● **Work task**: Transcribe all the text in the data below line by line, keeping every word, number, and character unchanged.

****

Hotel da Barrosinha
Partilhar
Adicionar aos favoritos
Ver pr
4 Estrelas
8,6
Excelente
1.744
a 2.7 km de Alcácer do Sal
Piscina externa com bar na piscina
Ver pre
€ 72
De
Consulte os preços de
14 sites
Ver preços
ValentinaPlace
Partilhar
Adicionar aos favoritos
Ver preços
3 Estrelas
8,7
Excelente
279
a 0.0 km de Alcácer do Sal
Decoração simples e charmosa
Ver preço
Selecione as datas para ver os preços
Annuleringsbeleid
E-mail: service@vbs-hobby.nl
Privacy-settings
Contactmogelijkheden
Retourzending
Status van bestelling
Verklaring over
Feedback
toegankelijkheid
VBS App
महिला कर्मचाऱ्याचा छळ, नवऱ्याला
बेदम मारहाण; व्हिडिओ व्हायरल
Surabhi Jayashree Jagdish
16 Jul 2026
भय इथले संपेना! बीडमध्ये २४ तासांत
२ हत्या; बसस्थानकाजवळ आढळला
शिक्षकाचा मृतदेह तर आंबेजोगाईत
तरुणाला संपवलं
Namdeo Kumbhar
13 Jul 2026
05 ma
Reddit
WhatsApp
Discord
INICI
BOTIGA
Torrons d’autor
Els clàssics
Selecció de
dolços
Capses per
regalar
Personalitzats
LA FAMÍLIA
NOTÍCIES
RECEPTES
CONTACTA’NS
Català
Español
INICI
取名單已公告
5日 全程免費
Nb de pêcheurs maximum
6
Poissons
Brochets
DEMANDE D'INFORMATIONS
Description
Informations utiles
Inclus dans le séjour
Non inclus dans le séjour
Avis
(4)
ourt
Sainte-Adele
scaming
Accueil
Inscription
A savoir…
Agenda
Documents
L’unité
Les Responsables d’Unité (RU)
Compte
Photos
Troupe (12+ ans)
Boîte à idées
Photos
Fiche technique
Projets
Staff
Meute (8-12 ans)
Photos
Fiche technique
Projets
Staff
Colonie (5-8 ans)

****

● **Solution for this task**:
Hotel da Barrosinha
Partilhar
Adicionar aos favoritos
Ver pr
4 Estrelas
8,6
Excelente
1.744
a 2.7 km de Alcácer do Sal
Piscina externa com bar na piscina
Ver pre
€ 72
De
Consulte os preços de
14 sites
Ver preços
ValentinaPlace
Partilhar
Adicionar aos favoritos
Ver preços
3 Estrelas
8,7
Excelente
279
a 0.0 km de Alcácer do Sal
Decoração simples e charmosa
Ver preço
Selecione as datas para ver os preços
Annuleringsbeleid
E-mail: service@vbs-hobby.nl
Privacy-settings
Contactmogelijkheden
Retourzending
Status van bestelling
Verklaring over
Feedback
toegankelijkheid
VBS App
महिला कर्मचाऱ्याचा छळ, नवऱ्याला
बेदम मारहाण; व्हिडिओ व्हायरल
Surabhi Jayashree Jagdish
16 Jul 2026
भय इथले संपेना! बीडमध्ये २४ तासांत
२ हत्या; बसस्थानकाजवळ आढळला
शिक्षकाचा मृतदेह तर आंबेजोगाईत
तरुणाला संपवलं
Namdeo Kumbhar
13 Jul 2026
05 ma
Reddit
WhatsApp
Discord
INICI
BOTIGA
Torrons d’autor
Els clàssics
Selecció de
dolços
Capses per
regalar
Personalitzats
LA FAMÍLIA
NOTÍCIES
RECEPTES
CONTACTA’NS
Català
Español
INICI
取名單已公告
5日 全程免費
Nb de pêcheurs maximum
6
Poissons
Brochets
DEMANDE D'INFORMATIONS
Description
Informations utiles
Inclus dans le séjour
Non inclus dans le séjour
Avis
(4)
ourt
Sainte-Adele
scaming
Accueil
Inscription
A savoir…
Agenda
Documents
L’unité
Les Responsables d’Unité (RU)
Compte
Photos
Troupe (12+ ans)
Boîte à idées
Photos
Fiche technique
Projets
Staff
Meute (8-12 ans)
Photos
Fiche technique
Projets
Staff
Colonie (5-8 ans)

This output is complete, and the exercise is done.